§ TASK TO CARRY OUT
Give back the lines below verbatim, omitting all pictures.

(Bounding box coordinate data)
==*==

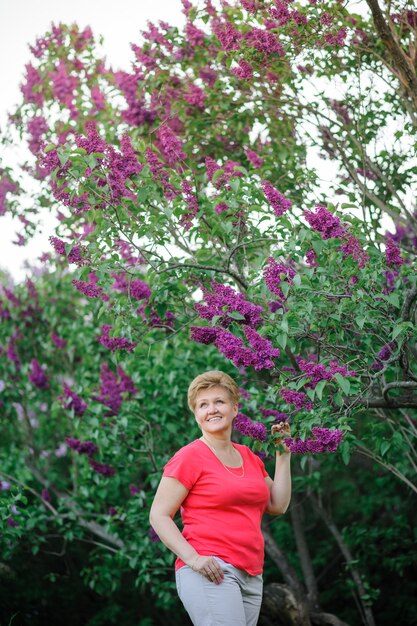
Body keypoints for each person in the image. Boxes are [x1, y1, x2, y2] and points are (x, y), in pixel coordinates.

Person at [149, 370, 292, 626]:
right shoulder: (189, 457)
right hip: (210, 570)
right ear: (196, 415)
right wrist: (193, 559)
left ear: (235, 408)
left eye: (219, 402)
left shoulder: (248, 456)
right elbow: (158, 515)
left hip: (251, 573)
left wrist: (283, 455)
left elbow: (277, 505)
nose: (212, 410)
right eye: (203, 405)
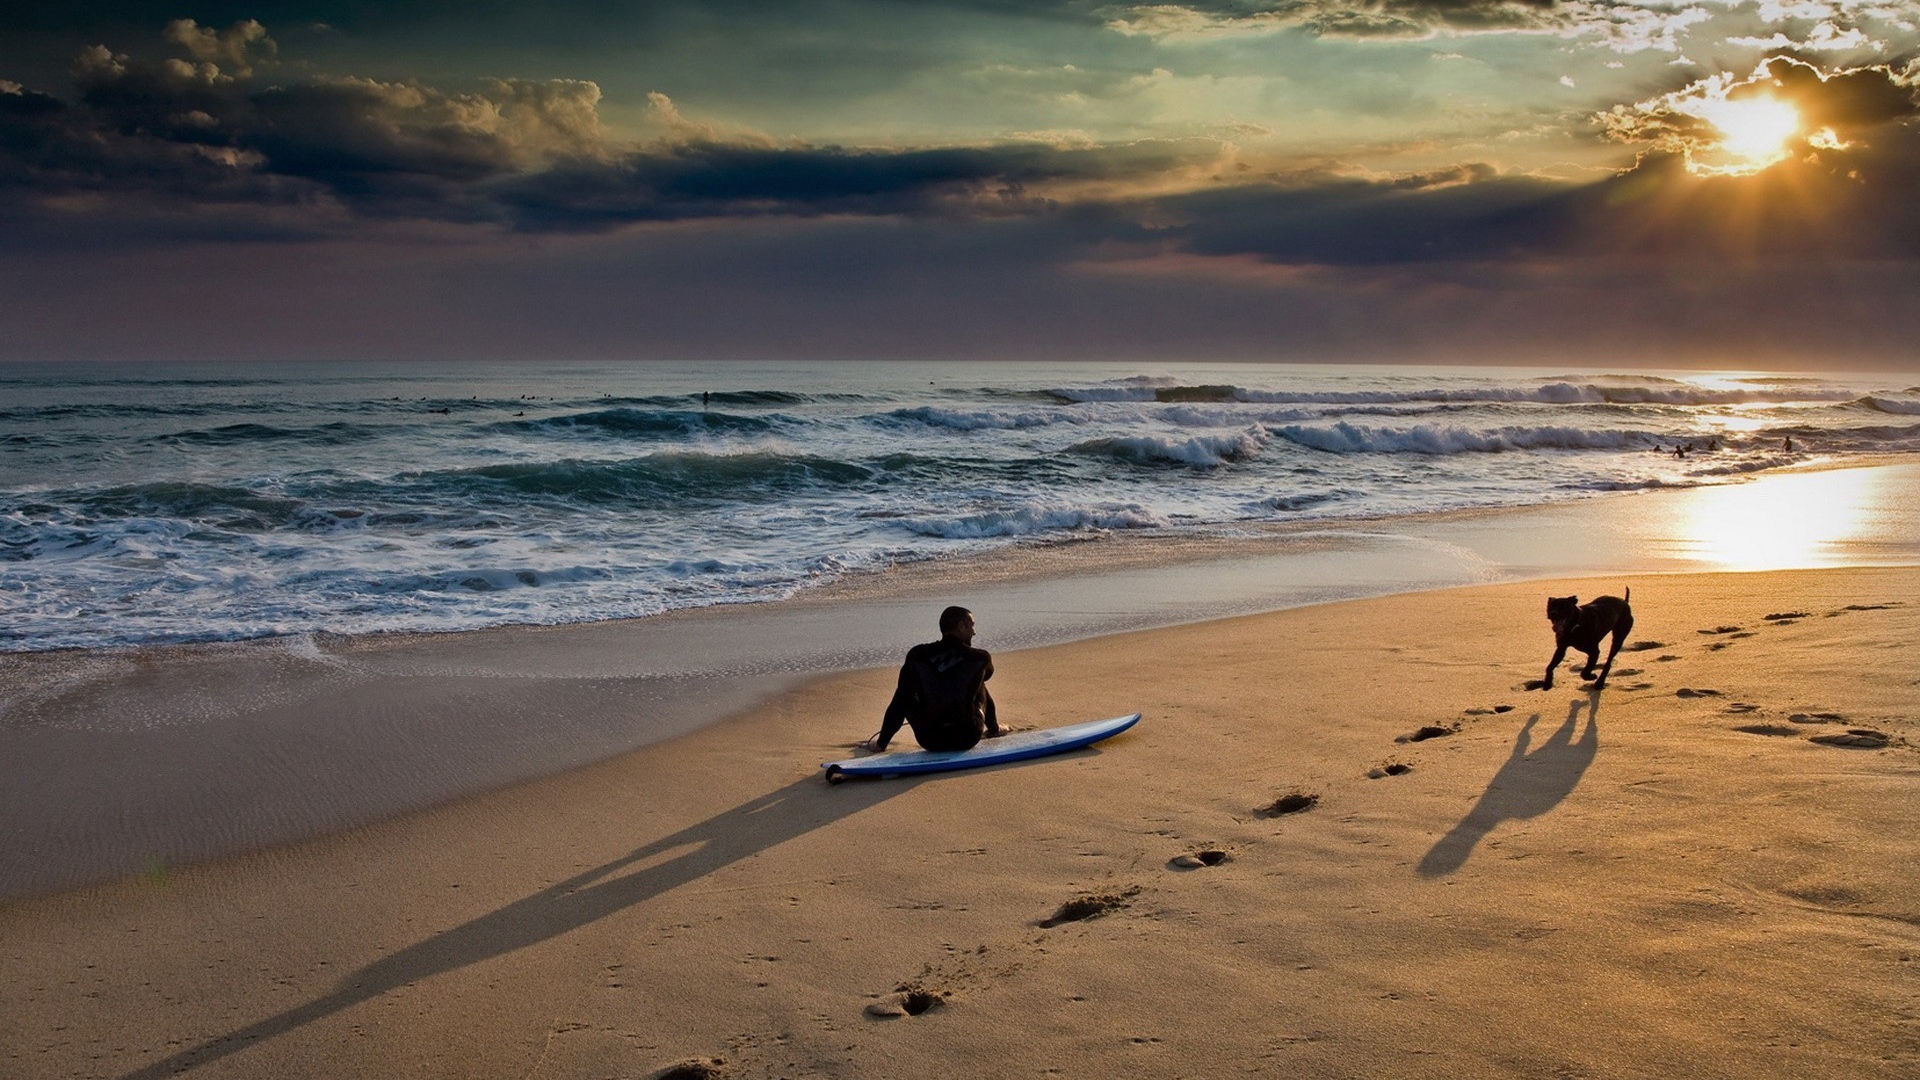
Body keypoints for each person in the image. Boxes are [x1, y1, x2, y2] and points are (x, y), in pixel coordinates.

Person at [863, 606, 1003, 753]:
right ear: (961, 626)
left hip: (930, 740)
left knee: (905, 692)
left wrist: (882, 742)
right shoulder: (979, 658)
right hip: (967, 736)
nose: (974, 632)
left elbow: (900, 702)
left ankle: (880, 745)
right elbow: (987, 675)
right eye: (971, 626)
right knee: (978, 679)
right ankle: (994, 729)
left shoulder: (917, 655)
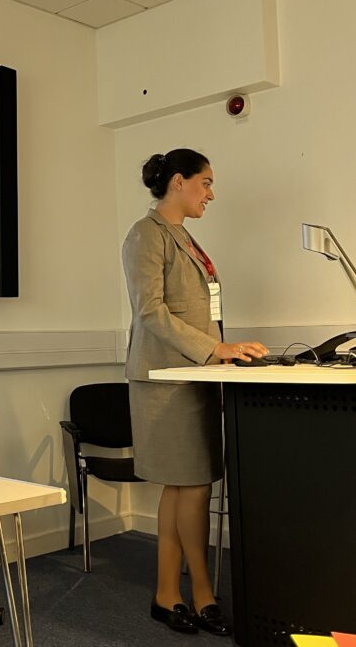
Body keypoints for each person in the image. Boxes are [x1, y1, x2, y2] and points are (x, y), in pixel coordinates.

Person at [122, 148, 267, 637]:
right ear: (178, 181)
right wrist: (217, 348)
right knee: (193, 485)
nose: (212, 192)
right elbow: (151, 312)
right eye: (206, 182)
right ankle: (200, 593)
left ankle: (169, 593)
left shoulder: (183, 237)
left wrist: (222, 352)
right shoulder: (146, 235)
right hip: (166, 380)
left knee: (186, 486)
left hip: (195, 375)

==*==

§ TASK RESPONSE
Body keypoints for each person in the image. Boxes are [x1, y1, x2, y2] and points are (x, y), in pixel coordinates.

Person at [149, 370, 292, 626]:
right shoulder: (189, 457)
right hip: (210, 570)
right ear: (196, 415)
right wrist: (193, 559)
left ear: (235, 408)
left eye: (219, 402)
left shoulder: (248, 456)
right elbow: (158, 515)
left hip: (251, 573)
left wrist: (283, 455)
left elbow: (277, 505)
nose: (212, 410)
right eye: (203, 405)
Body keypoints for each person in the image. Boxes are [x1, y1, x2, y2] and points are (x, y), in pixel coordinates.

Person at [863, 606, 1003, 753]:
right ear: (961, 626)
left hip: (930, 740)
left knee: (905, 692)
left wrist: (882, 742)
right shoulder: (979, 658)
right hip: (967, 736)
nose: (974, 632)
left elbow: (900, 702)
left ankle: (880, 745)
right elbow: (987, 675)
right eye: (971, 626)
right knee: (978, 679)
right ankle: (994, 729)
left shoulder: (917, 655)
Body keypoints for each person in the image. Boxes are [x1, y1, x2, y2] and points are (x, y), in pixel coordinates.

Person at [122, 148, 267, 637]:
right ear: (178, 181)
right wrist: (217, 348)
right knee: (193, 485)
nose: (212, 192)
right elbow: (151, 312)
right eye: (206, 182)
right ankle: (200, 593)
left ankle: (169, 593)
left shoulder: (183, 237)
left wrist: (222, 352)
right shoulder: (146, 235)
right hip: (166, 380)
left knee: (186, 486)
left hip: (195, 375)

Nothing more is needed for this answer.